When saving a new post in the database table, it is important to ensure that the slug is unique for each record. You can accomplish this by adding a unique property in the slug column of the DB table. Else, you can be doing a select query from the table using the slug to check if it already exists in another record. If it exists, then you make a slight change to it/title before saving.

How to add/use the slug in the URL without query strings

Unlike in the normal URLs where we use the post id to select the post details from the database table, we use the slug in SEO-friendly URLs.

A slug can be passed via the URL as a query string in the same way as the post id eg "https://www.example.com/post?slug=how-to-make-seo-friendly-urls". In this case, we use the $_GET superglobal variable to collect it from the URL.

Example

<?php
if(isset($_GET["slug"])){
  $slug = $_GET["slug"];
  $con = mysqli_connect("localhost", "db_user", "db_password", "db_name") or die("Error in database connection");
  $query = mysqli_query($con, "SELECT * FROM blog_posts WHERE slug='$slug'");
  //...
}

However, the essence of clean URLs is to do away with the query string, ie remove the "?slug=".

In this case, write the URL as "http://www.example.com/post/how-to-make-seo-friendly-urls" when sharing it anywhere or linking to the page. Then, instead of collecting the slug using $_GET, we collect it using the $_SERVER superglobal variable.

The $_SERVER is a built-in variable in PHP that is available in all scopes and holds an array of information about headers, paths, and script locations.

We will use $_SERVER["REQUEST_URI"] to get the URI of the current page. That is, the path of the page relative to the website root directory.
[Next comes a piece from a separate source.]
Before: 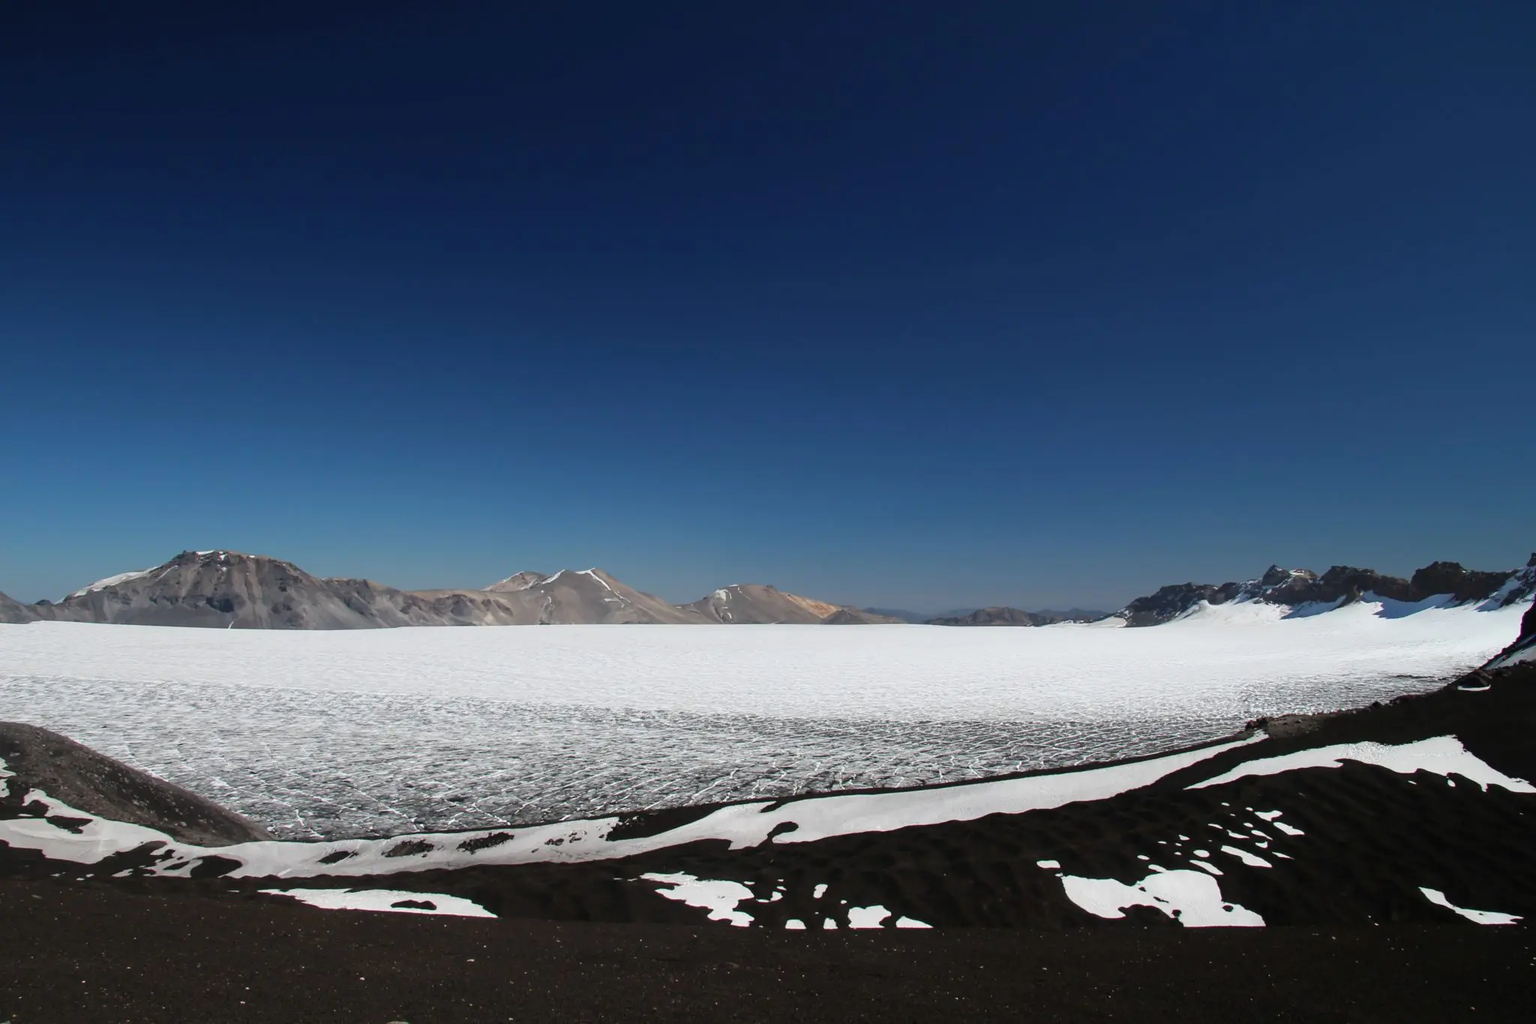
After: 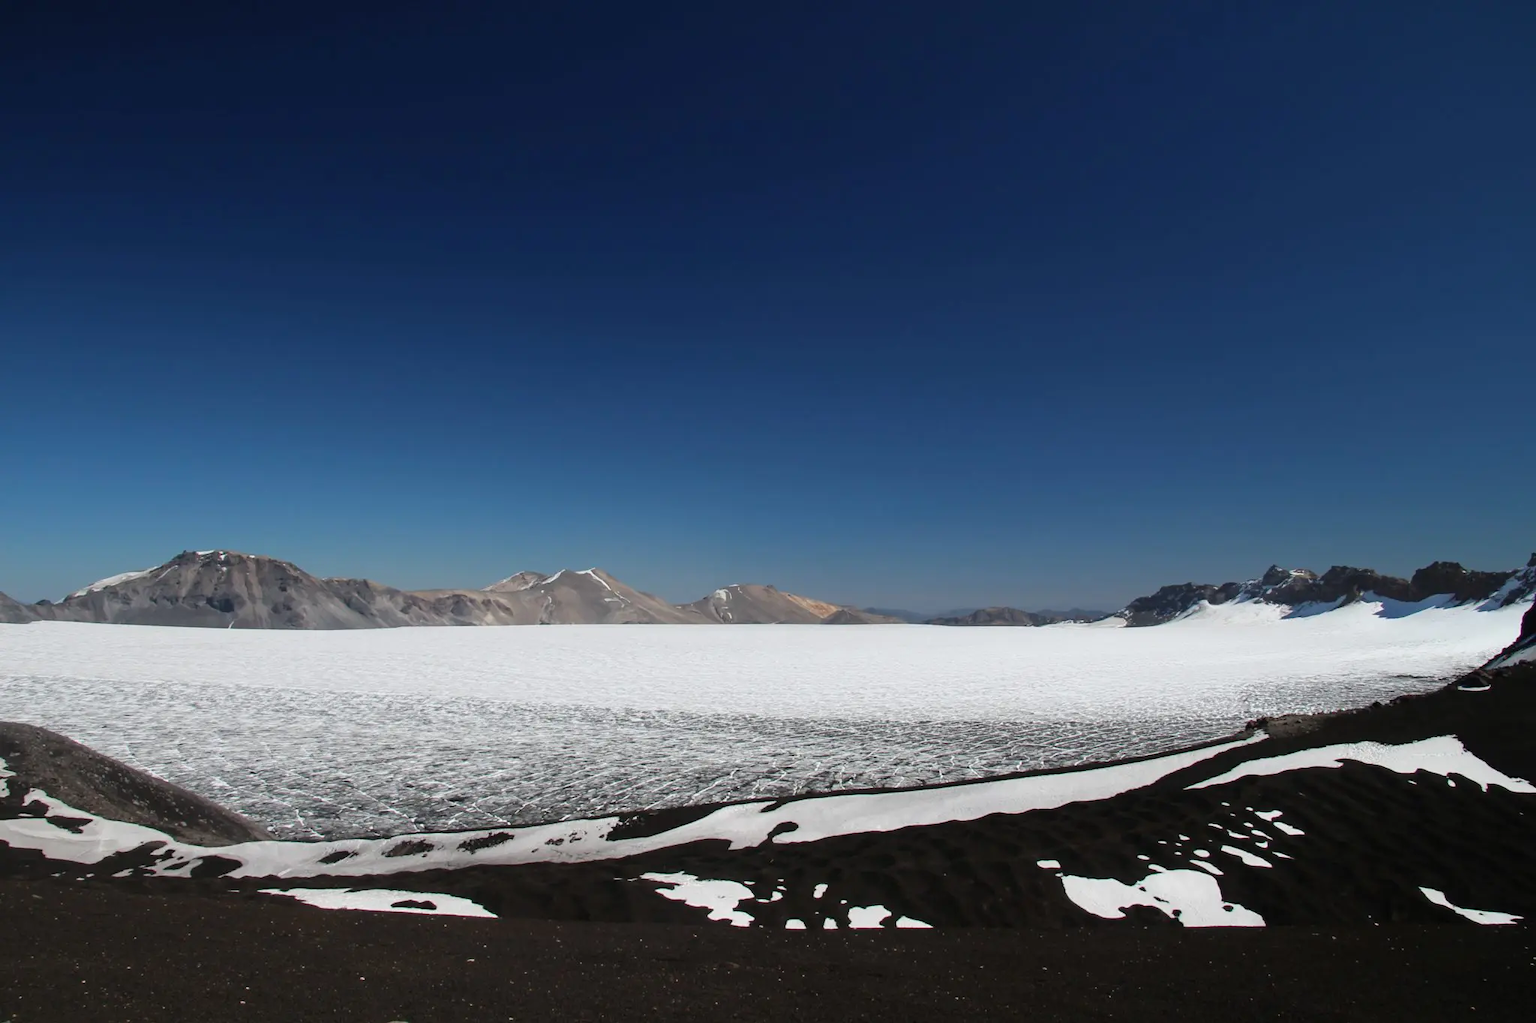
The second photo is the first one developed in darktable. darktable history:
local contrast: mode bilateral grid, contrast 15, coarseness 37, detail 104%, midtone range 0.2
For the URL "http://www.example.com/post/how-to-make-seo-friendly-urls", the URI is "/post/how-to-make-seo-friendly-urls".

We then collect the slug from the URI as the right-most section of the URL after the last forward-slash (/).

Below is how we do it:

<?php
//Getting the URI of the current page, ie /post/how-to-make-seo-friendly-urls
$page_uri = $_SERVER["REQUEST_URI"];
//Splitting the URI into an array at the occurencies of slash (/).. 
//Our array will be ["post","how-to-make-seo-friendly-urls"]
$uri_elems = explode("/", $page_uri);
//Getting the slug from the last element of the array using the end() function
$slug = end($uri_elems);
//Creating a database connection
$con = mysqli_connect("localhost", "db_user", "db_password", "db_name") or die("Error in database connection");
//Selecting the record from the db table using the slug
$query = mysqli_query($con, "SELECT * FROM blog_posts WHERE slug='$slug'");
//...

With the steps above, you have all it takes to make SEO-friendly URLs using PHP and the .htaccess file.

Frameworks utilize something called URL routing to make SEO-friendly URLs. This lets you group related logic in a single controller file, rather than splitting it up among several stand-along PHP files. That isn't in the scope of this article so we won't cover it here.

It's my hope that through the guide in this article, you will be able to create your own SEO-friendly/clean/pretty URLs for your website.